If all you can remember of the civil rights movement is the so-called "glory" that came with being Dr. Martin Luther King Jr., then there are some serious gaps in your knowledge and understanding.

Granted, it was pointed out to me that the very nature of history and historical recollection is about selective editing, and therefore has gaps by definition. I don't entirely agree. I think it is possible to be honest about history to a point. We can never escape our own perspective, and objectivity is especially difficult in the arena of social movements and trends, but we are still able, and obligated, I think, to be as honest as possible when looking back.

The American practice of making shining and pure paragons of virtue out of our historical figures has been key in helping to promote the blindness of the privileged classes in this country. We forget that Thomas Jefferson was a slave owner, we forget that Helen Keller was a radical feminist and socialist, we forget that Woodrow Wilson was a racist SOB...etc. We want our heroes to be moral exemplars, and forget that they were only human. It only serves to obscure the historical context and reality not only of these people, but of our own time. If we cannot honestly look at the past as something more complex than simplistic children's stories, then how can we create comprehensive solutions for the present?

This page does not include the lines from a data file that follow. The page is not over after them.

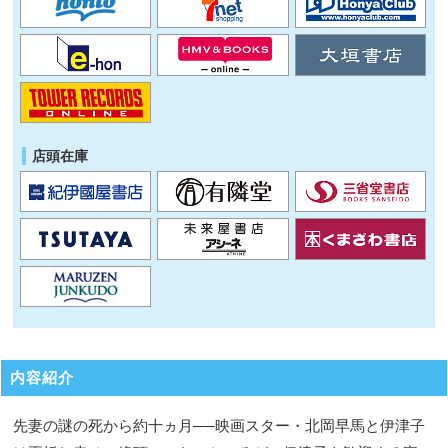
店頭在庫
内容紹介
先妻の謎の死から約十ヵ月──映画スター・北岡早馬と伊津子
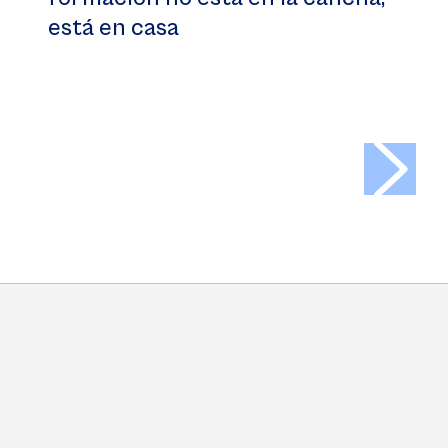
está en casa
>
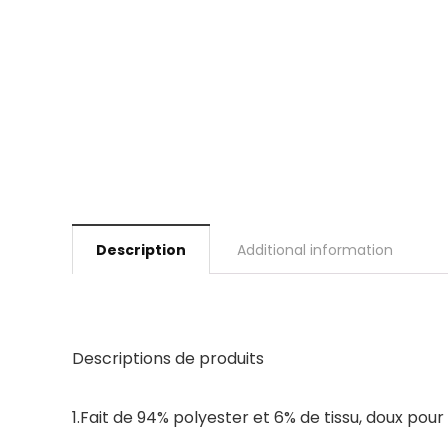
Description
Additional information
Descriptions de produits
1.Fait de 94% polyester et 6% de tissu, doux pour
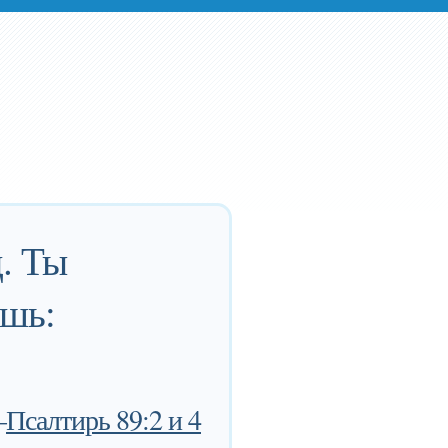
. Ты
ишь:
—
Псалтирь 89:2 и 4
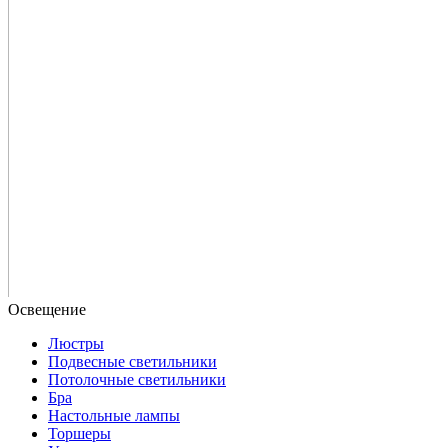
Люстры
Подвесные светильники
Потолочные светильники
Бра
Настольные лампы
Торшеры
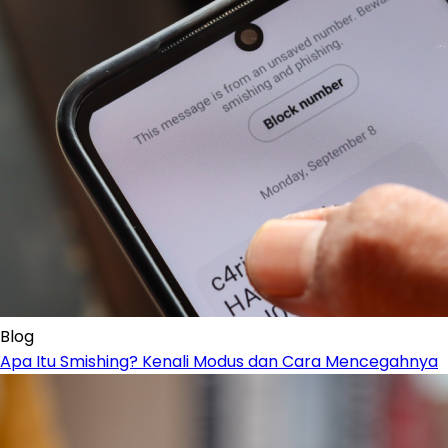
Blog
Apa Itu Smishing? Kenali Modus dan Cara Mencegahnya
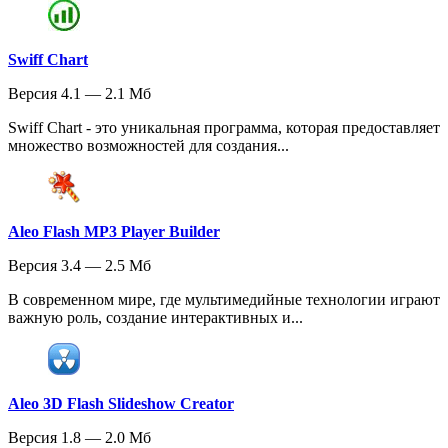
Swiff Chart
Версия 4.1 — 2.1 Мб
Swiff Chart - это уникальная программа, которая предоставляет
множество возможностей для создания...
Aleo Flash MP3 Player Builder
Версия 3.4 — 2.5 Мб
В современном мире, где мультимедийные технологии играют
важную роль, создание интерактивных и...
Aleo 3D Flash Slideshow Creator
Версия 1.8 — 2.0 Мб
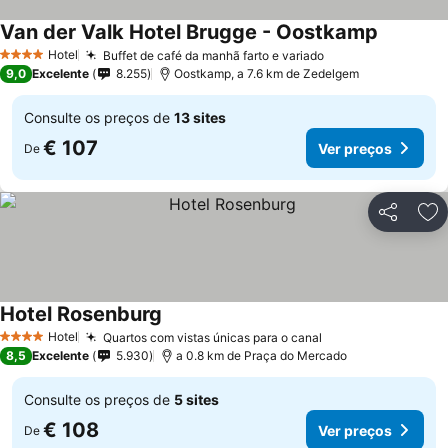
Van der Valk Hotel Brugge - Oostkamp
Hotel
Buffet de café da manhã farto e variado
4 Estrelas
9,0
Excelente
8.255
Oostkamp, a 7.6 km de Zedelgem
Consulte os preços de
13 sites
€ 107
Ver preços
De
Partilhar
Ad
Hotel Rosenburg
Hotel
Quartos com vistas únicas para o canal
4 Estrelas
8,5
Excelente
5.930
a 0.8 km de Praça do Mercado
Consulte os preços de
5 sites
€ 108
Ver preços
De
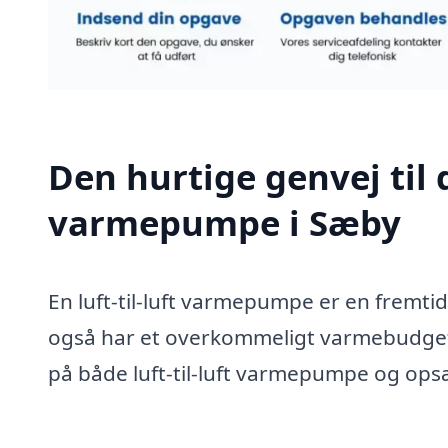
Den hurtige genvej til de
varmepumpe i Sæby
En luft-til-luft varmepumpe er en fremtid
også har et overkommeligt varmebudget i
på både luft-til-luft varmepumpe og ops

I would also argue that this heroification leads to the "glory" perspective, these people did the things they did to be heroes, to get the spotlight...and it distances us from our own abilities to affect change in our world. Most "heroes" were and are ordinary people doing what they see as needing to be done at the time. I'm pretty sure Harriet Tubman wasn't risking her life for attention sake, or for recognition of her "great accomplishments". Some have the chance to come in at a time when they can get a lot of attention, some are largely ignored until decades, sometimes centuries after their deaths. When the people who pushed for change are regarded as exemplars of society, "special" if you will, then we assimilate the idea that we can change nothing because we are just "normal" people, and forget that the world is changed by normal people who choose to make a stand.

I have always wanted to be one of those people who change the world. My aunt (who was more like my big sister growing up) has always said that I have an over-developed sense of justice, and a need to fix things that strike me as wrong just because they are wrong. When I was young, I not only wanted to be one of those activists we always read about, I wanted to be the Special kind, the ones that stand in front of crowds and cause a national uproar when they are arrested...I thrived on stories of heroes, and I wanted to be one. Not a comic book or cartoon hero, but a real live historical hero.
As I got older, I realized that being that public recognizable hero is only possible when the groundwork is laid, and that I couldn't just wait for the groundwork to come to me. So I started volunteering, writing, speaking, making a stand in my small high-school student way. After a few years of this, it hit me that I may never be that hero the way I initially envisioned it, but that I had a hand in making possible for one of those heroes to come forward. I am fine with putting a few bricks in the road so that the next group coming behind me can go just a bit further than I did.

When I see my twelve-year old sister taking apart the bullshit of the world designed to break her spirit and put her in her "place", and dismissing it like an annoying fly, I feel like a cape-wearing, swishy-haired, bona-fide super hero.

And that is enough for me :D

1 comment:

  1. Anonymous7:58 AM

    Well said.

    There's a tendency to forget that there wouldn't have been a MLK without the millions of "ordinary" folks who were proud to be a part of the protests, without any possibility of recognition (and plenty of possibility of real physical injury).